New framework brings mandatory oversight to retirement calculators, robo-platforms and portfolio models advisors depend on
New federal rules will require wealth advisors to explain how their software makes recommendations and prove they understand what could go wrong.
The Office of the Superintendent of Financial Institutions released Guideline E-23 in September 2025, with an effective date of May 1, 2027, for all federally regulated financial institutions. That means tools from retirement calculators to robo-advisors that carry non-negligible model risk will need formal validation, ongoing monitoring and clear documentation of how they work and where they fall short.
The timing reflects an uncomfortable truth in wealth management. Advisors increasingly depend on sophisticated software to build portfolios, assess risk tolerance and project retirement income. But few can explain what assumptions drive those recommendations or what could go wrong.
OSFI defines a model broadly as any use of theoretical, empirical or judgment-based assumptions, or statistical techniques—including AI and machine-learning methods—to process input data and generate results. A model has three parts: a data input component that may include assumptions, a processing component that identifies relationships between inputs, and a results component that presents outputs in a format useful to business lines and control functions. That definition captures financial planning platforms, portfolio-optimization tools, risk-assessment questionnaires and algorithmic investment engines. If it takes in client information and spits out advice, it qualifies.
The regulator makes clear why this matters now. Financial services companies are leaning harder on digital tools, especially artificial intelligence and machine learning, to make decisions in areas where human judgment once dominated. Bad models can lead to financial losses, operational failures, legal problems and reputation damage.
Under the new framework, institutions must maintain an inventory of every model whose inherent risk is considered non-negligible. Each gets a risk rating based on factors like how much money it influences, how complex it is, whether it makes autonomous decisions and what happens if it fails. Higher ratings mean tighter oversight.
The risk rating determines everything else. How often the model gets reviewed. How much documentation it requires. Who needs to sign off on using it. How closely it gets monitored.
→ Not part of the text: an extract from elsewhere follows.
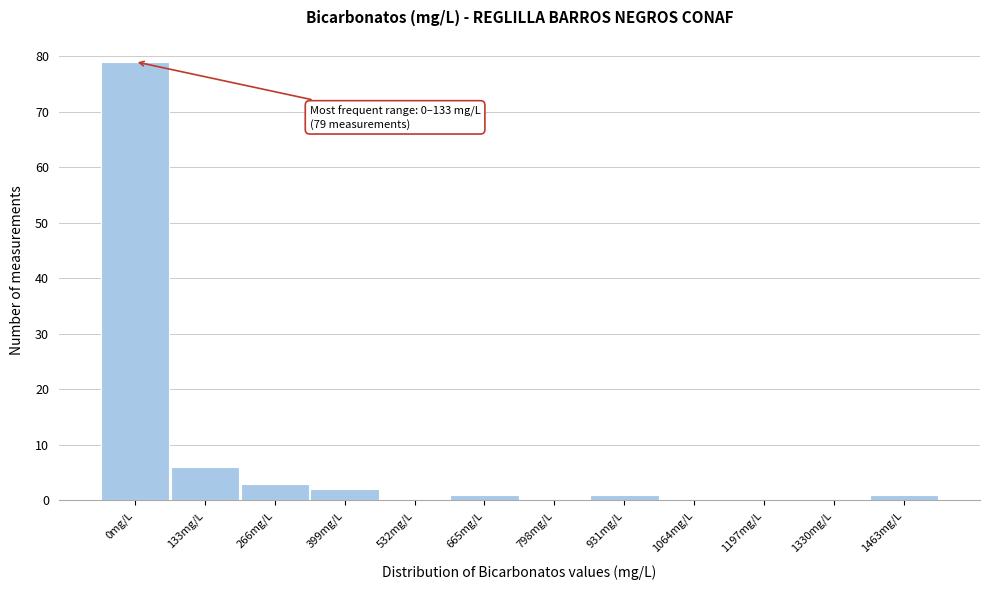

Reading left to right, list all the values displayed in this chart.

0mg/L=79	133mg/L=6	266mg/L=3	399mg/L=2	532mg/L=0	665mg/L=1	798mg/L=0	931mg/L=1	1064mg/L=0	1197mg/L=0	1330mg/L=0	1463mg/L=1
Data quality gets special attention. Information used to build models must be accurate, representative of the people it serves, compliant with privacy laws, traceable to its source and kept current. The guideline notes that flawed data is particularly dangerous in artificial intelligence because these systems can easily pick up unintended patterns and bake them into recommendations.
For AI and machine learning specifically, OSFI acknowledges these tools create unique challenges. They often work as black boxes where even developers struggle to explain individual decisions. Some update themselves based on new data without human intervention. The regulator wants institutions to think hard about how much transparency they need, what controls make sense for autonomous systems and where bias or ethical problems might surface.
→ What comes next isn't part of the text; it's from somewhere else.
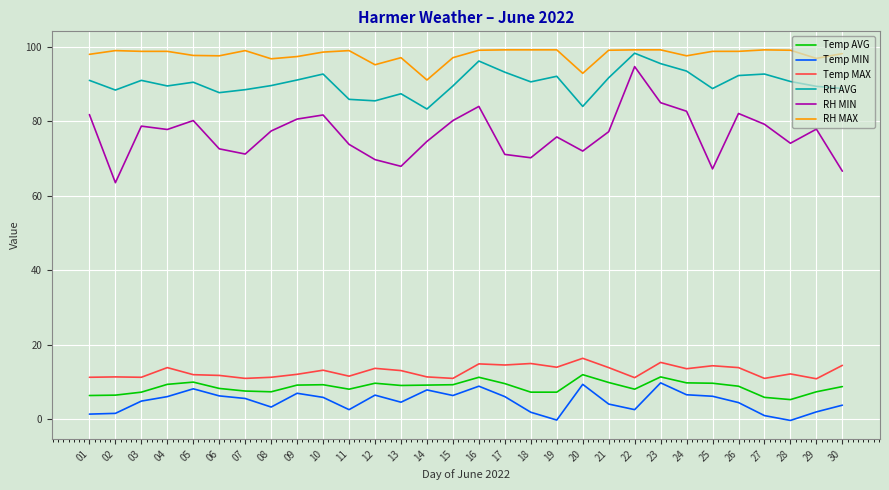

Does the chart have visible grid lines?

Yes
Documentation standards are specific. Institutions must explain how models are set up and run, what limits they have, where data comes from and how it gets maintained, what assumptions and methods they use, how expert judgment shapes outputs and what testing was done. Advisors using these tools will need to understand this information well enough to discuss limitations with clients.
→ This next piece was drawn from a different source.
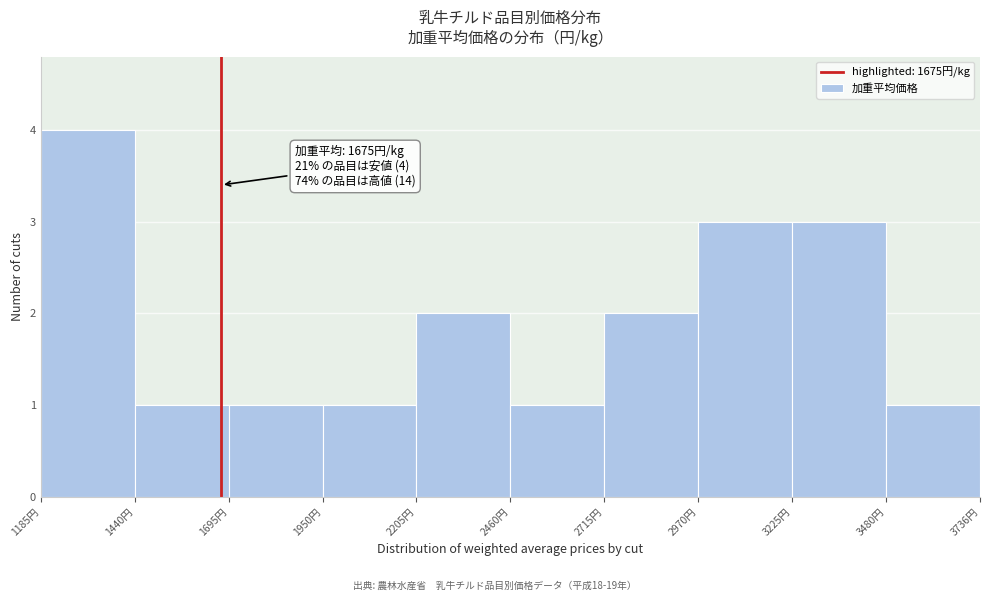

Over which range of the x-axis is the bar tallest?

1200 to 1450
Senior management carries responsibility for putting qualified people in charge of model oversight, particularly for new technologies. Teams must include diverse expertise from data science, business units, compliance, legal, ethics, information technology and risk management.
Monitoring goes beyond checking if a model still produces accurate results. Institutions must watch for changes in how the model gets used, shifts in input data quality, updates to external components it depends on and drift in what the model is trying to predict. They need preset triggers that indicate when something has gone wrong and plans for what to do if a model becomes unavailable or stops working properly.
The framework applies proportionally based on an institution’s size, strategy, risk profile, nature, scope and complexity of operations, and interconnectedness. Smaller institutions with simpler operations face lighter requirements than large, interconnected players whose failures could ripple through the financial system.
In the run-up to the May 1, 2027 effective date, institutions are expected to validate tools, write policies, train staff and build monitoring systems. Advisors should expect questions about which software they use, new approval processes for planning tools and training on how models work and where they can mislead.
The practical effect is straightforward. The days of simply trusting what the computer says are ending. Understanding the tools becomes part of the job.